Essential Carbohydrate Living

Essential Carbohydrate Living

Disclaimer

All recipes, ideas or thoughts about digestive health posted to this site are to be used at your own risk. I am simply sharing my journey to bring hope and encouragement to parents and individuals who are unsure about where to begin. I am still learning along with the rest of you!

Thursday, February 26, 2015

Food Intolerance and the Immune System

With the popularity of probiotics hitting main stream media, I have to ask why food intolerance is not considered a serious risk to the immune system. I have heard more than one celebrity promoting yogurt or another food containing healthy bacteria state that 70-80% of our immune system is in our gut.

Search "food allergies" vs "food intolerance" and you will likely come across the difference being that food allergies affect the immune system and food intolerance does not. You will also find that the only type of food referenced as "intolerant" is that for lactose, or milk products.

I have not come across a single article or medical reference discussing the fact that people can also be intolerant to sugar and starch. How are people suppose to know that milk is not the only culprit?

My research indicates that undigested food.. specifically undigested carbohydrates (lactose, sugar and starch)... promote the growth of harmful bacteria in the large intestine and can lead to other health problems.

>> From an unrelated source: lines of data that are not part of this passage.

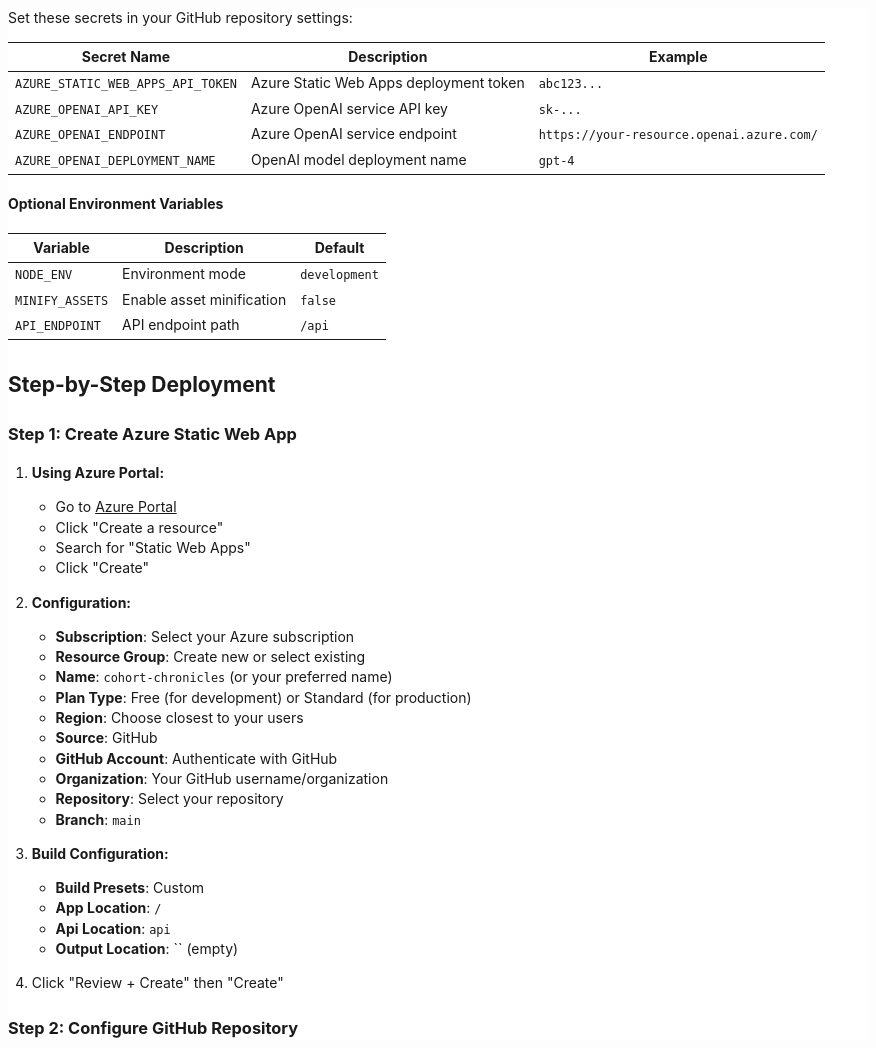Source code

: Set these secrets in your GitHub repository settings:

| Secret Name | Description | Example |
|-------------|-------------|---------|
| `AZURE_STATIC_WEB_APPS_API_TOKEN` | Azure Static Web Apps deployment token | `abc123...` |
| `AZURE_OPENAI_API_KEY` | Azure OpenAI service API key | `sk-...` |
| `AZURE_OPENAI_ENDPOINT` | Azure OpenAI service endpoint | `https://your-resource.openai.azure.com/` |
| `AZURE_OPENAI_DEPLOYMENT_NAME` | OpenAI model deployment name | `gpt-4` |

#### Optional Environment Variables

| Variable | Description | Default |
|----------|-------------|---------|
| `NODE_ENV` | Environment mode | `development` |
| `MINIFY_ASSETS` | Enable asset minification | `false` |
| `API_ENDPOINT` | API endpoint path | `/api` |

## Step-by-Step Deployment

### Step 1: Create Azure Static Web App

1. **Using Azure Portal:**
   - Go to [Azure Portal](https://portal.azure.com)
   - Click "Create a resource"
   - Search for "Static Web Apps"
   - Click "Create"

2. **Configuration:**
   - **Subscription**: Select your Azure subscription
   - **Resource Group**: Create new or select existing
   - **Name**: `cohort-chronicles` (or your preferred name)
   - **Plan Type**: Free (for development) or Standard (for production)
   - **Region**: Choose closest to your users
   - **Source**: GitHub
   - **GitHub Account**: Authenticate with GitHub
   - **Organization**: Your GitHub username/organization
   - **Repository**: Select your repository
   - **Branch**: `main`

3. **Build Configuration:**
   - **Build Presets**: Custom
   - **App Location**: `/`
   - **Api Location**: `api`
   - **Output Location**: `` (empty)

4. Click "Review + Create" then "Create"

### Step 2: Configure GitHub Repository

The message I hear in general is a promotion of adding "good" but no talk of removing the "bad" and this confuses me.

There is no question that diets high in refined flours and sugars create other health problems such as obesity and diabetes. So why is it so difficult to find concrete data and articles regarding the harm these foods also cause in our digestive systems?

This post is more rhetorical than scientific. Aside from research associated with the Specific Carbohydrate Diet, I have not been able to locate additional evidence that omitting harmful carbohydrates in the light of digestive imbalance is also a benefit to the immune system.

I only have my personal experience and knowledge regarding CSID and the inability to break down sugars and starches. If you have a personal experience related to food intolerance and the immune system, I would love to learn about it.



Pulling "A Place to Start Without Sugar or Starch" from Booksellers

A quick note to alert those interested in purchasing my book. Given the drastic changes in Parker's diet and allergies since I published, I have pulled the book from the market until I have time to revise and update the information. In the meantime, most of the pertinent information can be found on this site. Once I re-publish, the book will focus on my journey and learning curve and guide you to basic food "rules" with the understanding that every case is different. In addition, I hope to offer the book at a significantly lower price in both print and e-book format.

I would also love to hear from those of you who have received a copy of my book. How did it help you? What did you find most helpful? What else would you have liked to see included?

If you would like to contribute to the revised edition in any way, please contact me by completing the contact form located in the left sidebar.


Getting Ready for Spring: The Challenge of Environmental Allergies in Addition to CSID

After over a year of requesting a referral to an allergist to re-test Parker for both food and environmental allergies, he was finally seen by a new allergist at the beginning of February. I had really hoped the test would conclude that at least some of his allergies had subsided. After all, his eczema issues have been cleared up for nearly a year.

The poor guy was so brave as he lie on his belly squirming in response to the skin test. I felt awful for him, but grateful to have a clear picture of his current status, even in the absence of eczema. After the test, the doctor reviewed the results from Parker's blood test back in June of 2013. I was shocked to learn that the environmental allergies included oak and other tree pollen in addition to learning that his shrimp allergy could be potentially severe.

After a silent prayer of thanks that he had not been exposed to shrimp in recent years, I asked for more details. Apparently the blood test had revealed a significant difference (x100) in antibodies for shrimp--so much that she did not feel comfortable re-testing on the skin along with the other allergens. The doctor then highly recommended Parker have an epi-pin until we could re-test the shrimp in isolation.

Thus the trial and journey of seeking insurance approval, filling out school forms, etc. began. I won't go into the details here, but I will share that so far, Parker has not been "approved."

As we prepare for spring and his unavoidable exposure to environmental allergens (dust mites, oak tree pollen, grass pollen), we are taking a pro-active approach. Daily showers after school, protective lotions, a regimen of daily antihistamine, and going back to 100% cotton clothing to allow his skin to breath.

Due to a significant loss in income prior to the holidays, we had to move into a smaller home that has carpet in the bedrooms. This is adding a new challenge of reducing dust-mite exposure as well.

I hope to report the results of our efforts soon. As much as I strive to report success, I have to face that this journey is more often a trial-and-error process. I look forward to your comments and learning how you handle multiple health issues in addition to dietary restrictions.